**Your goal:**
Look through the lines below and extract any with the word "right".

**Dataset content:**
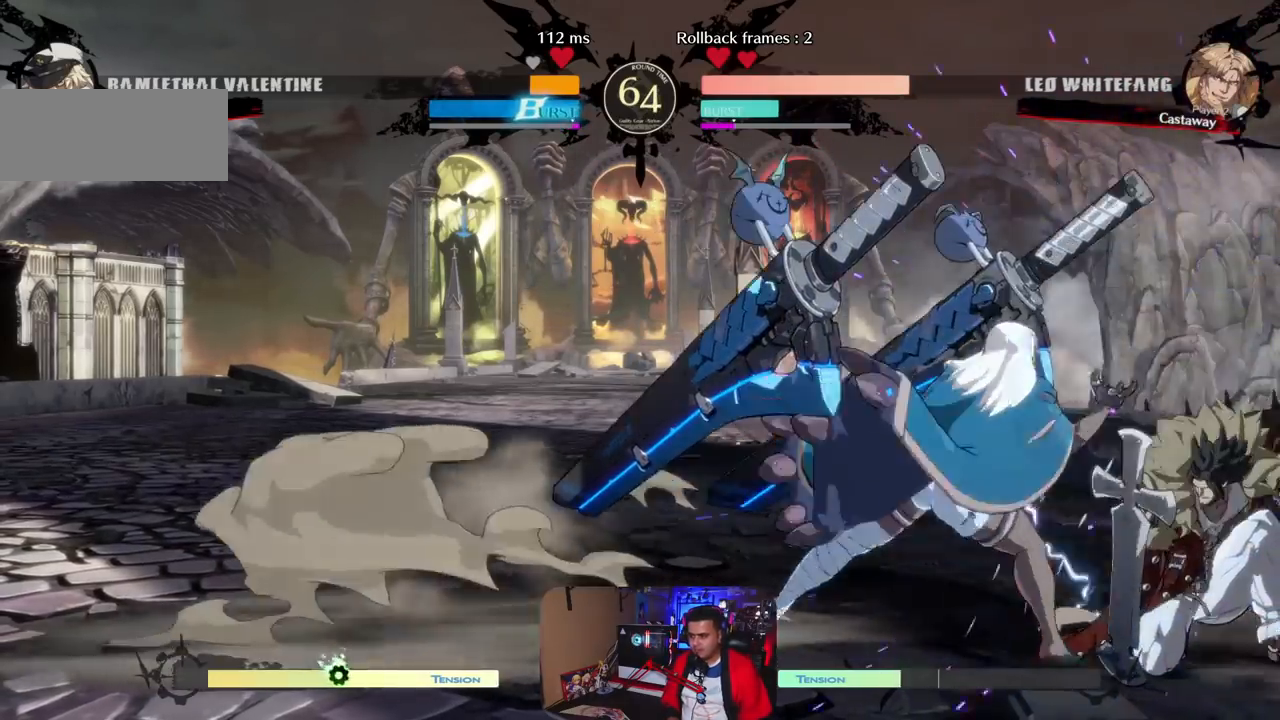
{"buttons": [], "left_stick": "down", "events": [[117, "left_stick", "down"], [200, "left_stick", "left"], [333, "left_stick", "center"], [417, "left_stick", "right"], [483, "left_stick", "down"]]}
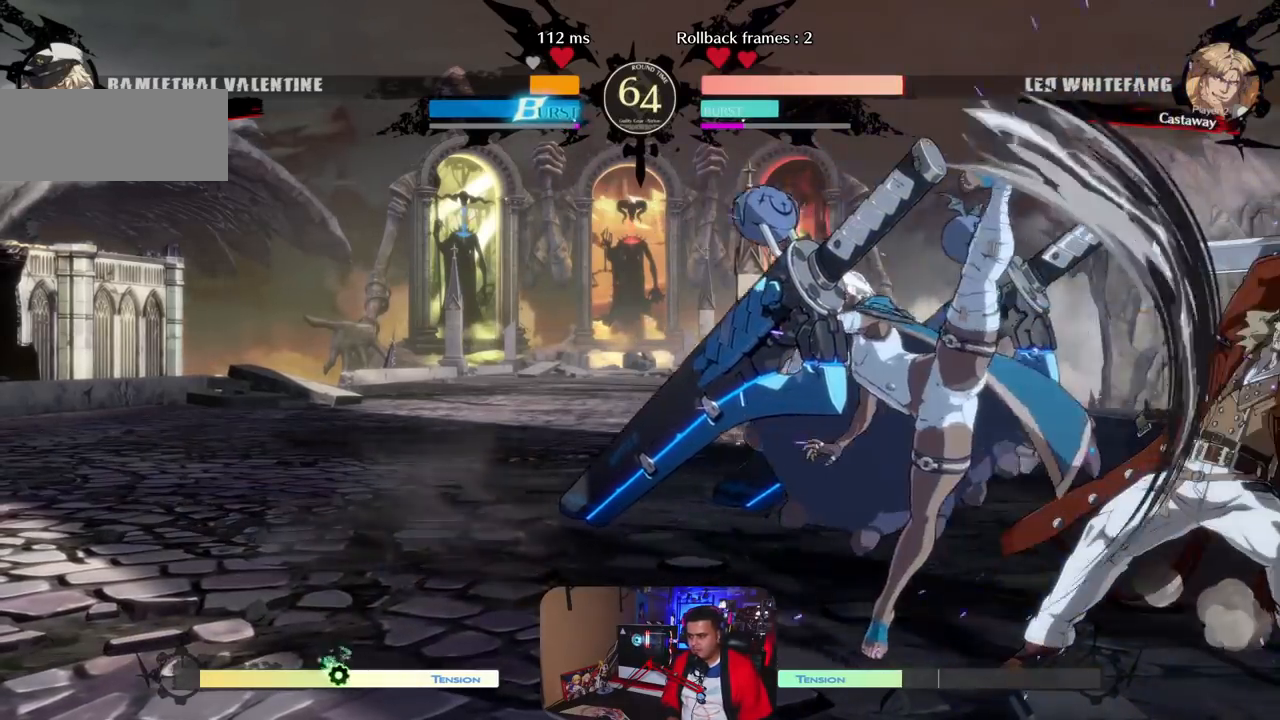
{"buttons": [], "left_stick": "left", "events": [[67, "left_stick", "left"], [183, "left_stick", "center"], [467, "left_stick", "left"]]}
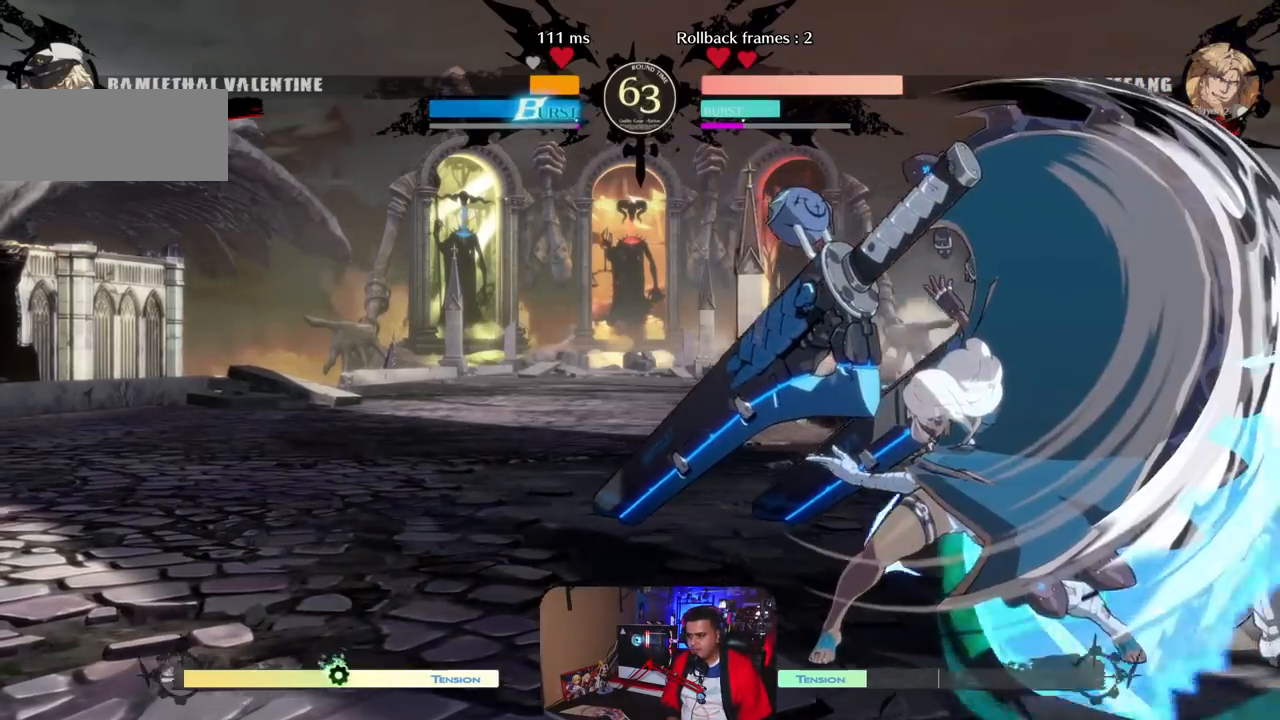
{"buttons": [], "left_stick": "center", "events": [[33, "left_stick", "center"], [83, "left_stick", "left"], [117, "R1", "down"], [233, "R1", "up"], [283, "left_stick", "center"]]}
* * *
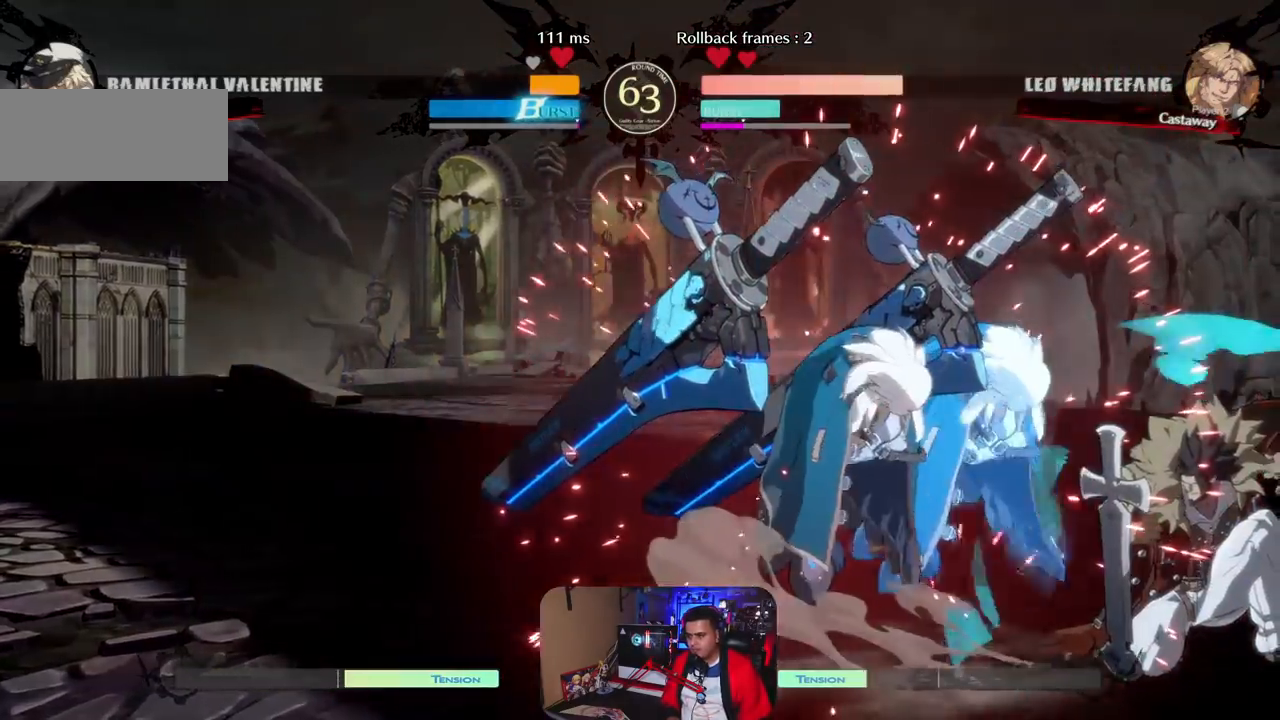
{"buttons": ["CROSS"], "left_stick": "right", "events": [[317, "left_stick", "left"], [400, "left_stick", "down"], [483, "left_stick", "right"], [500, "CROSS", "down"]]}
---
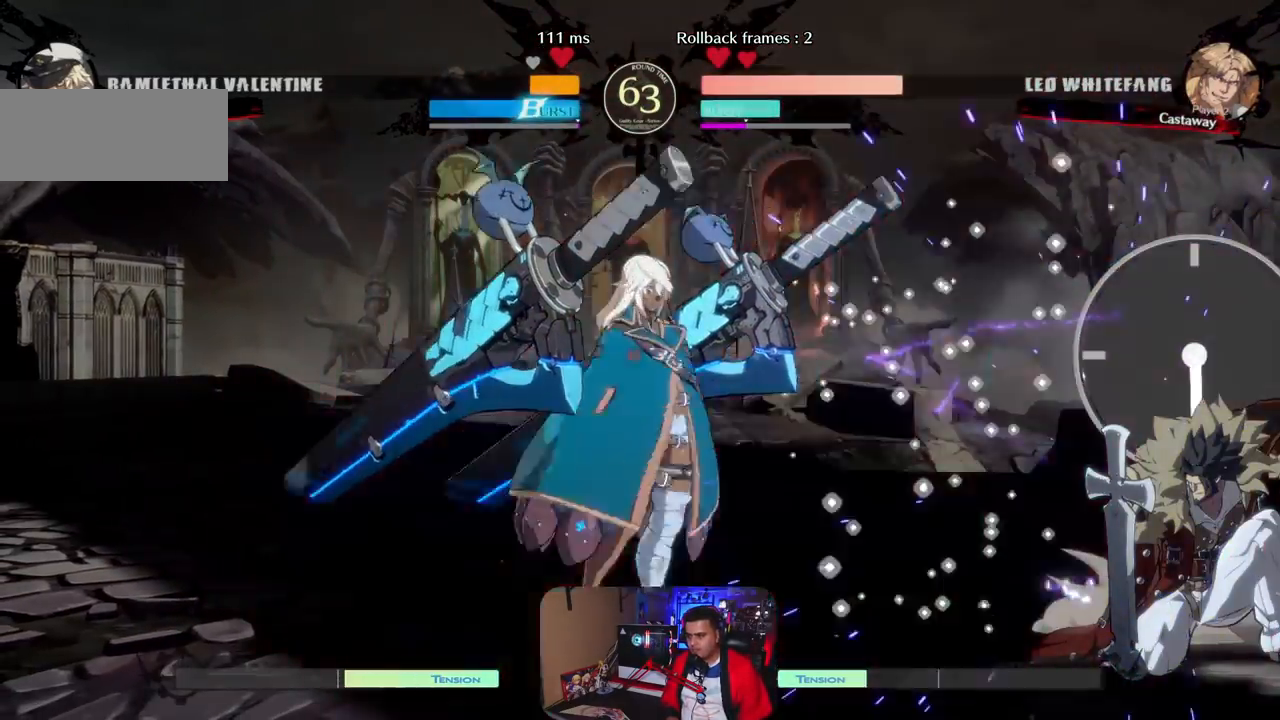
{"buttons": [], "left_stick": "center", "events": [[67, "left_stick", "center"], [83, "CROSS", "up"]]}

**Answer to this problem:**
{"buttons": [], "left_stick": "down", "events": [[117, "left_stick", "down"], [200, "left_stick", "left"], [333, "left_stick", "center"], [417, "left_stick", "right"], [483, "left_stick", "down"]]}
{"buttons": ["CROSS"], "left_stick": "right", "events": [[317, "left_stick", "left"], [400, "left_stick", "down"], [483, "left_stick", "right"], [500, "CROSS", "down"]]}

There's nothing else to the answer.